Assignment: Whatever appears in the records, retype it exactly, except for the pictures.

Input data:
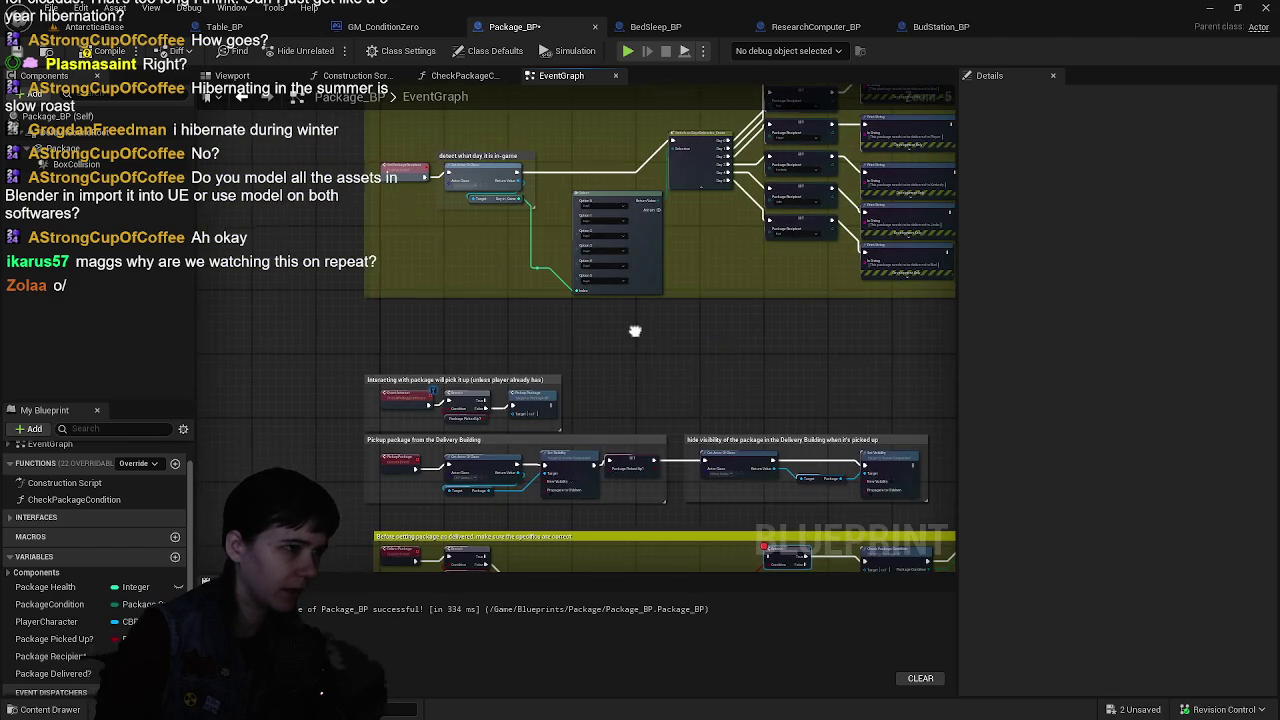
scroll(635, 428, "up", 4)
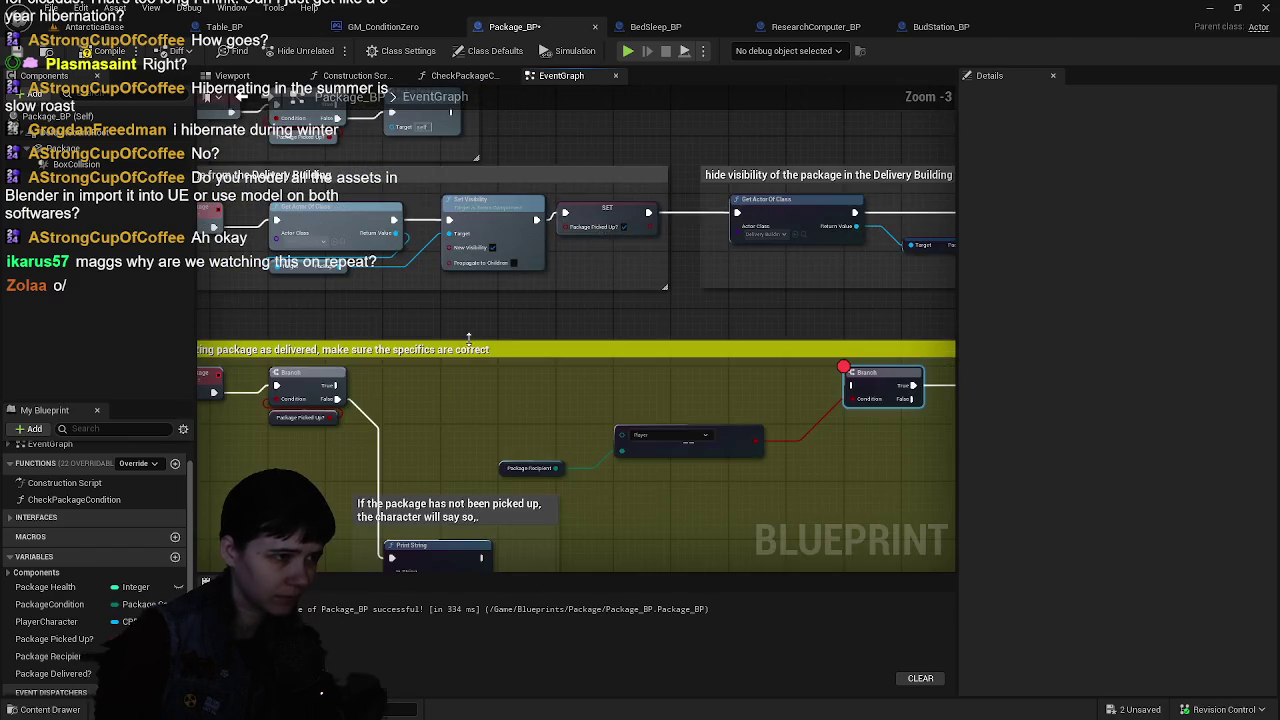
mouse_move(646, 366)
left_mouse_down()
mouse_move(527, 313)
mouse_move(549, 261)
mouse_move(491, 285)
left_mouse_up()
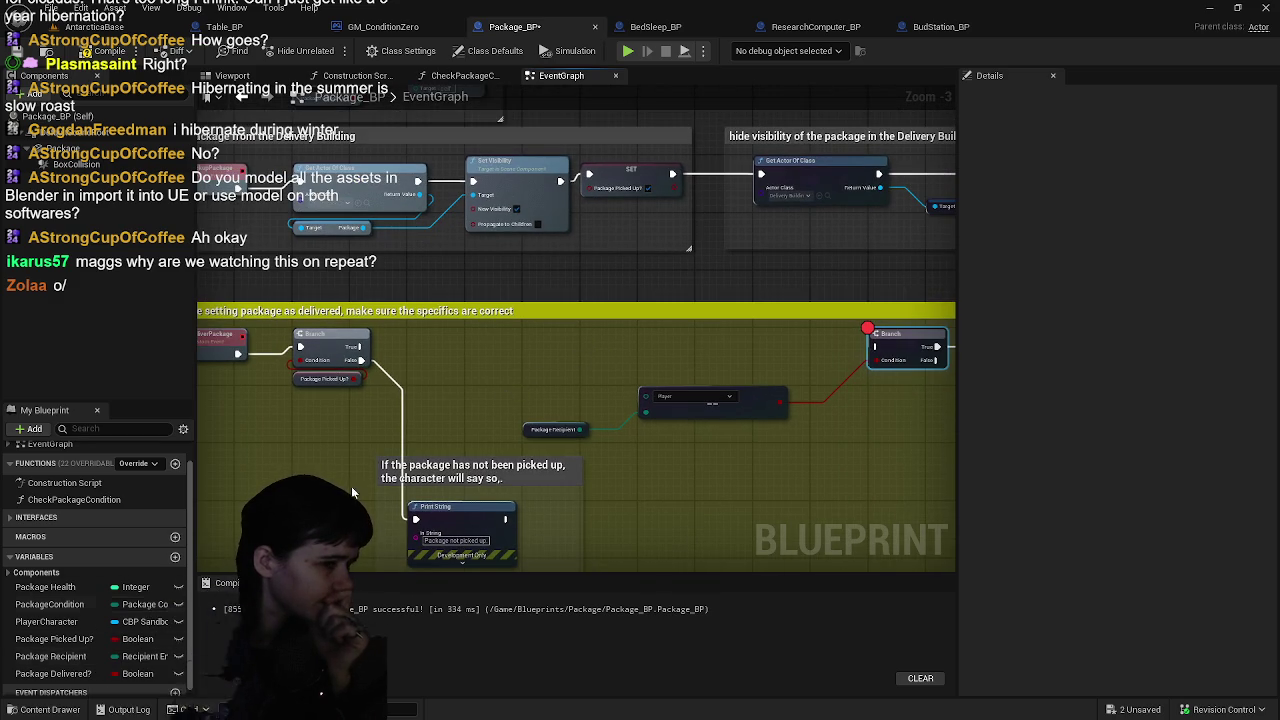
left_click_drag(523, 431, 525, 398)
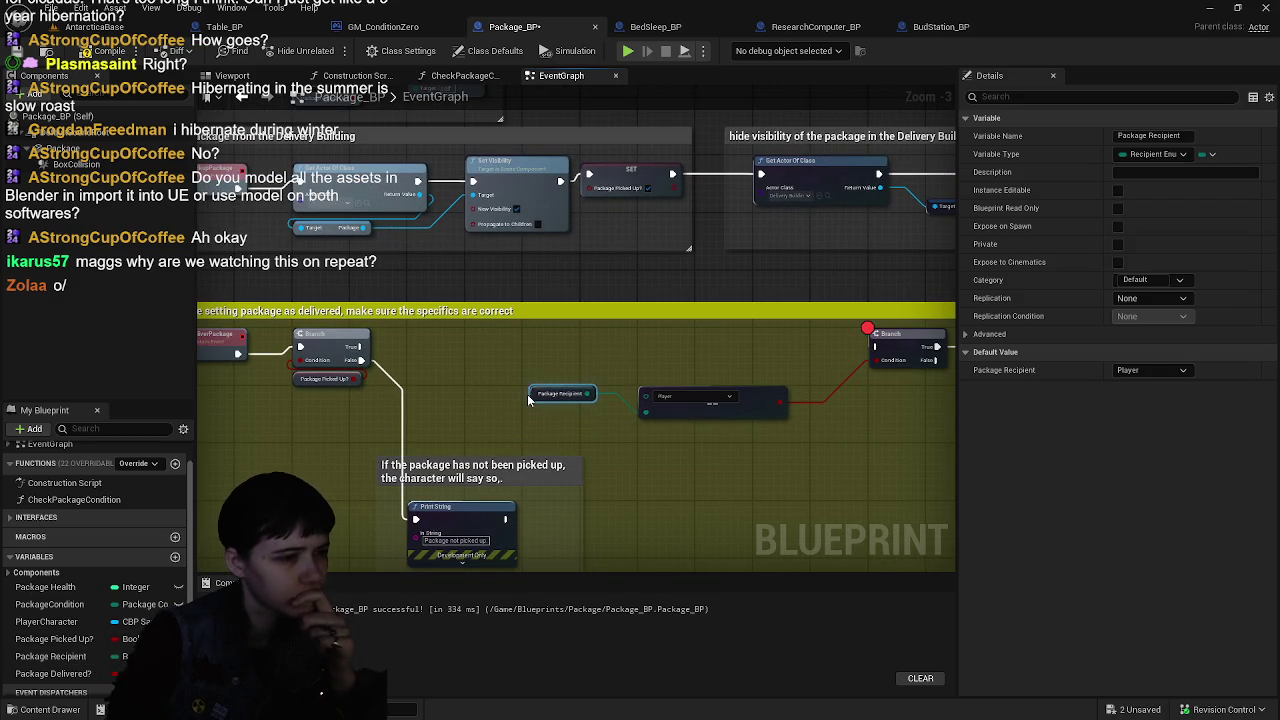
left_click_drag(529, 399, 521, 434)
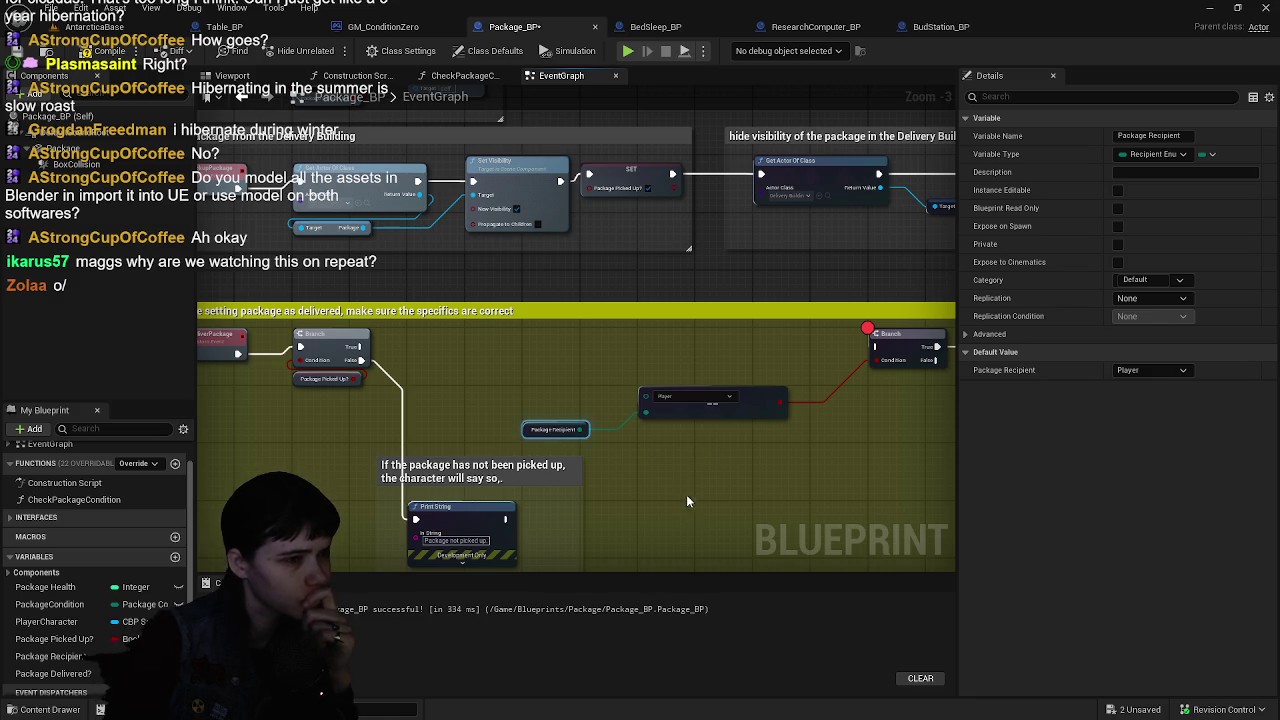
mouse_move(690, 444)
left_mouse_down()
mouse_move(649, 431)
mouse_move(593, 444)
mouse_move(608, 432)
mouse_move(558, 493)
mouse_move(656, 473)
left_mouse_up()
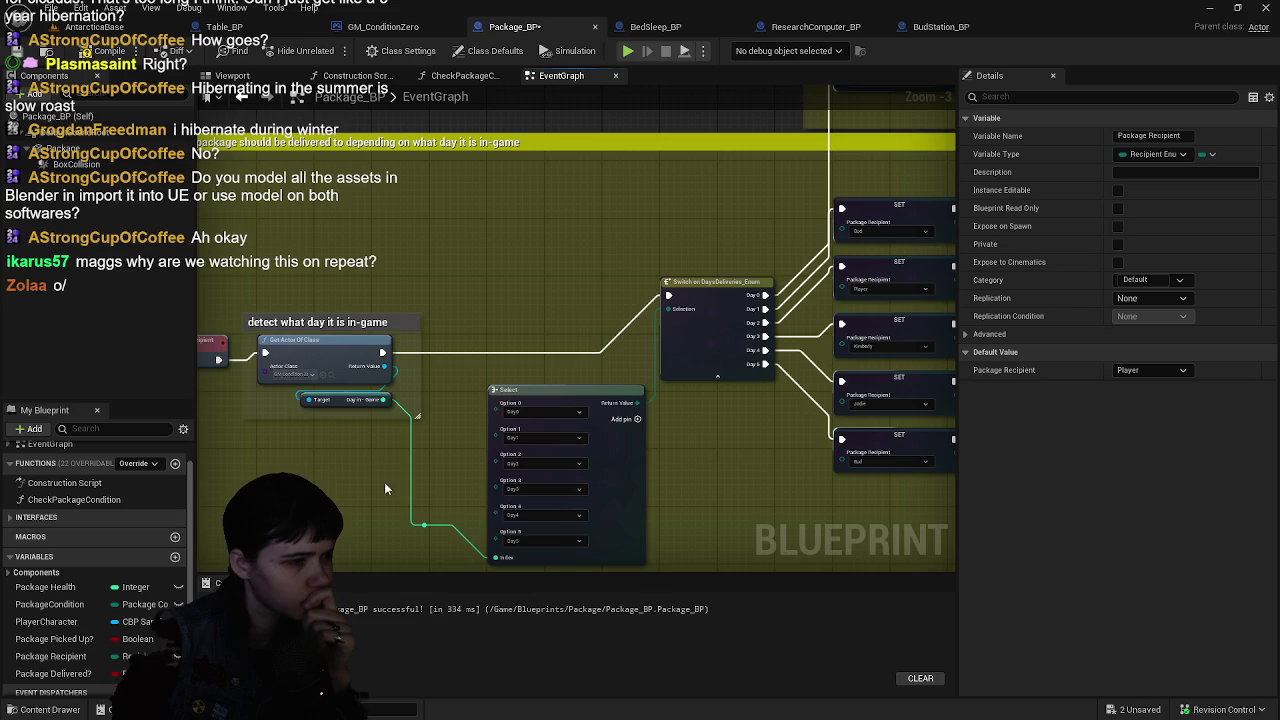
mouse_move(757, 478)
left_mouse_down()
mouse_move(366, 471)
mouse_move(552, 513)
mouse_move(548, 528)
mouse_move(443, 420)
mouse_move(618, 187)
mouse_move(628, 288)
mouse_move(677, 304)
mouse_move(601, 357)
mouse_move(586, 525)
left_mouse_up()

Exercise output:
scroll(635, 428, "up", 4)
mouse_move(646, 366)
left_mouse_down()
mouse_move(527, 313)
mouse_move(549, 261)
mouse_move(491, 285)
left_mouse_up()
left_click_drag(523, 431, 525, 398)
left_click_drag(529, 399, 521, 434)
mouse_move(690, 444)
left_mouse_down()
mouse_move(649, 431)
mouse_move(593, 444)
mouse_move(608, 432)
mouse_move(558, 493)
mouse_move(656, 473)
left_mouse_up()
mouse_move(757, 478)
left_mouse_down()
mouse_move(366, 471)
mouse_move(552, 513)
mouse_move(548, 528)
mouse_move(443, 420)
mouse_move(618, 187)
mouse_move(628, 288)
mouse_move(677, 304)
mouse_move(601, 357)
mouse_move(586, 525)
left_mouse_up()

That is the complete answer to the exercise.